I can’t imagine how surreal it is for the JetBlue passengers to watch their own troubled flight being televised on the news. In a Strange Days kind of way, if you were a passenger, you would be looking at yourself through the television camera’s merciless eye, wondering if you should experience calm or fear. Now when we watch TV, we see all kinds of crimes, diasaters and other bad stuff on screen everday, which builds some kind of indifference towards anything we see on screen. But when we see ourselves on TV, especially in a critical moment of life and death, what are we to feel? I’m saying that experiencing something and watching yourself experiencing it creates multiple feedback loops, which may cause hysteria, or create more calm as you may feel seperated from your real body since you would be looking at yourself from the outside.

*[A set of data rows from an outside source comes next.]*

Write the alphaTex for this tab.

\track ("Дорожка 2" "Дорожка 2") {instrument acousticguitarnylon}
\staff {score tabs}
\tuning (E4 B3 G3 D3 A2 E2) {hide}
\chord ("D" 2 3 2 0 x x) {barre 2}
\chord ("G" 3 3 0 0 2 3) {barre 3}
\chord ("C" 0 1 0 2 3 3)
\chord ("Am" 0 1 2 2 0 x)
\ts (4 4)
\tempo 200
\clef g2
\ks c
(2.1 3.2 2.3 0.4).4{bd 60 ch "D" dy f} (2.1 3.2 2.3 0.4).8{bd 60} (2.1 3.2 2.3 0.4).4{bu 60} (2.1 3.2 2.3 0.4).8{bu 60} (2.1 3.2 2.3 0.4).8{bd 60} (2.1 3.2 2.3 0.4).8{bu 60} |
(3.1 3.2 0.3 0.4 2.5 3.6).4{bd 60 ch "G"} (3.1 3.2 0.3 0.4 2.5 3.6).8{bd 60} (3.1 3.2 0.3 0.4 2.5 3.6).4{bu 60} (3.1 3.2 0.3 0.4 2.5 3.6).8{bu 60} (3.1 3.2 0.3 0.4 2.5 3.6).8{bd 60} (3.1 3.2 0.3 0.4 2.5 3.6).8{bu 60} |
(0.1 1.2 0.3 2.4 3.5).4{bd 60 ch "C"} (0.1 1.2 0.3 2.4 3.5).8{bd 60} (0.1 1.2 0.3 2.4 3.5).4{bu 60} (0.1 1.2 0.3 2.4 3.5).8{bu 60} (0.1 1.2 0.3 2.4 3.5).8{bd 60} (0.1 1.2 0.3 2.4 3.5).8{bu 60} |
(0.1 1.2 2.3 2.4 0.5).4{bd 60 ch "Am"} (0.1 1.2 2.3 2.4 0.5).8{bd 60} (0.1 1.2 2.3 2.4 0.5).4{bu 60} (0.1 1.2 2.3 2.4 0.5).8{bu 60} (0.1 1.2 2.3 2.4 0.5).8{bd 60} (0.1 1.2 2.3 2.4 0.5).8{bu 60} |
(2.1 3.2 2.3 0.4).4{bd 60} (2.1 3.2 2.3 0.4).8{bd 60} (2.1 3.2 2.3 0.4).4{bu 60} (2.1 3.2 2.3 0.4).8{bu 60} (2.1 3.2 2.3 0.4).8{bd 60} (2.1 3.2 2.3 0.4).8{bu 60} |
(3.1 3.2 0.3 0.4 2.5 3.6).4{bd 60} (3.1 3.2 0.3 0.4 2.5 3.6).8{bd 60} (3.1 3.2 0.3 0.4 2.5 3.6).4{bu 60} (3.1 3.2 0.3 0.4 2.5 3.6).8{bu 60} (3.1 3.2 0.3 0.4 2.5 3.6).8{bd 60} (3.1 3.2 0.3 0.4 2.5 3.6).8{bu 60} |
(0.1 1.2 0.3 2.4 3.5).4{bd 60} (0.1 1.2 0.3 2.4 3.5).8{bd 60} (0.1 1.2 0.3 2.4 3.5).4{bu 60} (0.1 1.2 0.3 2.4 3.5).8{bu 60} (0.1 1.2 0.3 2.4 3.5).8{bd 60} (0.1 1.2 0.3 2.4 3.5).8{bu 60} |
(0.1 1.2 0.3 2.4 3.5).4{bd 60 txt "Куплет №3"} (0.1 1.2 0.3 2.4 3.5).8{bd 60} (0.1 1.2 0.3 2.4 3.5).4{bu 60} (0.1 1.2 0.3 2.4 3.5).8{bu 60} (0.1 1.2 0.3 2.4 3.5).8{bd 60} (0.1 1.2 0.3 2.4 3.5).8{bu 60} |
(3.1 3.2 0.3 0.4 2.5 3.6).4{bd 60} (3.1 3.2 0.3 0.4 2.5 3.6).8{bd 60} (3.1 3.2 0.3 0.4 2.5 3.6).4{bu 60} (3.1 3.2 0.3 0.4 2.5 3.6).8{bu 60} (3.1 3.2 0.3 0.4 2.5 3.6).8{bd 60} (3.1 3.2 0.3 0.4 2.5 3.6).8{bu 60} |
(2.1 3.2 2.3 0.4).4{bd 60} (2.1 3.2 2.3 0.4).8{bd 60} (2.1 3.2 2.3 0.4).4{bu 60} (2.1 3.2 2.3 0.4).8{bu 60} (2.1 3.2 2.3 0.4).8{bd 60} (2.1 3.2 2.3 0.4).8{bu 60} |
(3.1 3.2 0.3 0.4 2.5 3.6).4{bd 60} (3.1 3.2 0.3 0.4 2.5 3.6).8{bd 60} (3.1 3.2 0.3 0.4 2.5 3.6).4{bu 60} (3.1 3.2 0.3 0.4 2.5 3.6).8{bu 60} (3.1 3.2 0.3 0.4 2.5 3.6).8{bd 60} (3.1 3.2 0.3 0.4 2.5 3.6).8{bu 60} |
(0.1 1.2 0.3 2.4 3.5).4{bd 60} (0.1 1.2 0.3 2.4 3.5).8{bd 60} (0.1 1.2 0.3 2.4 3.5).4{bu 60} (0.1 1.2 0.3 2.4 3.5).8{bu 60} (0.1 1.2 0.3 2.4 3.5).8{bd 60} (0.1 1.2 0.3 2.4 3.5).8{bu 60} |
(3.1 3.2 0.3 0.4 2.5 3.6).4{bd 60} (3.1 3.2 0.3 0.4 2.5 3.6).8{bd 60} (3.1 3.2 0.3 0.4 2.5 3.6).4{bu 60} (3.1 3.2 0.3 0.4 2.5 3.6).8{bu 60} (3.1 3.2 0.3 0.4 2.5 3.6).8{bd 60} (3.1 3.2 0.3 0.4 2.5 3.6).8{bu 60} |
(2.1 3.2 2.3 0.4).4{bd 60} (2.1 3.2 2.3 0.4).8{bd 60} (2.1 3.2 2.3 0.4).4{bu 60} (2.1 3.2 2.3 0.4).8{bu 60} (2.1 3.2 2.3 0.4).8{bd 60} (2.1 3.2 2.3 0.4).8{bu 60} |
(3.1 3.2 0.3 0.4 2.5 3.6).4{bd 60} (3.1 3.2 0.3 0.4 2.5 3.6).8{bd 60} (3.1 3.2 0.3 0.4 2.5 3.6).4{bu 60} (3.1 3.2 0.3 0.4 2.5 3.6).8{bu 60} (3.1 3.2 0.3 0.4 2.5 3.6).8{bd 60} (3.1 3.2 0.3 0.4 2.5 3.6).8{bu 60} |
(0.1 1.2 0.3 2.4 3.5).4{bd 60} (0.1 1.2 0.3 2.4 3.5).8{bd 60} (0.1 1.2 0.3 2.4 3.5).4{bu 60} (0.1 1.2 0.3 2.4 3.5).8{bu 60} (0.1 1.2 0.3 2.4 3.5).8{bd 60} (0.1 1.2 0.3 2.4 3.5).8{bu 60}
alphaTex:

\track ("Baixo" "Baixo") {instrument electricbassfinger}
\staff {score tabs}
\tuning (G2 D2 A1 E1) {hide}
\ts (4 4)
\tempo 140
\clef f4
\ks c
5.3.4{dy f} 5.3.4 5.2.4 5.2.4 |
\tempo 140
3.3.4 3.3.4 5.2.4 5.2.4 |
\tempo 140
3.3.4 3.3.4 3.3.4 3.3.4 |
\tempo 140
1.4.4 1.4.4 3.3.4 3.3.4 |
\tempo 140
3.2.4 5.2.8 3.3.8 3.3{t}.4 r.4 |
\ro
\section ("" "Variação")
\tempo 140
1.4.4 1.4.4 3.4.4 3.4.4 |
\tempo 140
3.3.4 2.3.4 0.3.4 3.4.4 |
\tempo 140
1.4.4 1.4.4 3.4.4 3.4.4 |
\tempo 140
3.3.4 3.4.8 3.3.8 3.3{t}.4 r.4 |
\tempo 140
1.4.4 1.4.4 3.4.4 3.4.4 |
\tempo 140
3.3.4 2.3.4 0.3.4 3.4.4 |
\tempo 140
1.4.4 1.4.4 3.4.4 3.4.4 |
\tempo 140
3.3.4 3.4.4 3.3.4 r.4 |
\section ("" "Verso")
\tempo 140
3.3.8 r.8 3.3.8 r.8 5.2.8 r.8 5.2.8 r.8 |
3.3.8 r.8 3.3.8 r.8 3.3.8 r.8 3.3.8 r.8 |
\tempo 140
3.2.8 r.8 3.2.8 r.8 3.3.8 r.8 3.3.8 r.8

UPDATE: Maybe I should write for the New York Times… Gawker just showed how NYT took a similar “out of body experience” angle on the JetBlue incident.

UPDATE 2: Peter watched the landing live on TV and commented how the pilot was not just good, he was amazing… apparently the pilot tried to keep the landing on the rear two wheels and held back on the front wheel maing contact with the tarmac, putting that wheel down only after 30 seconds. I was thinking he was doing a wheelie, but hell, that’s one awesome pilot!

UPDATE 3: MacCannta provides his Post-PostModern Moment on Jet Blue #292. Emphasizes on what I said and suggests that this event makes for good PR for JetBlue.

  • http://ramblinglibrarian.blogspot.com Ivan Chew

    I don’t know what would be worse for a passenger — knowing what’s happening to the plane, or not knowing.

  • http://theory.isthereason.com Kevin

    The issue is it’s so easy to “know” now… you almost can’t avoid being informed. With that in mind, it could be helpful if we find out how we could turn this “omniscience” knowledge into something useful for us. E.g. perhaps the co-pilot could better see how the front wheel if doing by monitoring the live news feed and instruct the pilot accordingly. For the passengers, it’s a different story: It’s like getting an injection… if you hate getting jabs, you might not want to look. But then again, you might want to make sure the jab came out right so you might look at how it’s done. Where do you fit in? Do you look or not?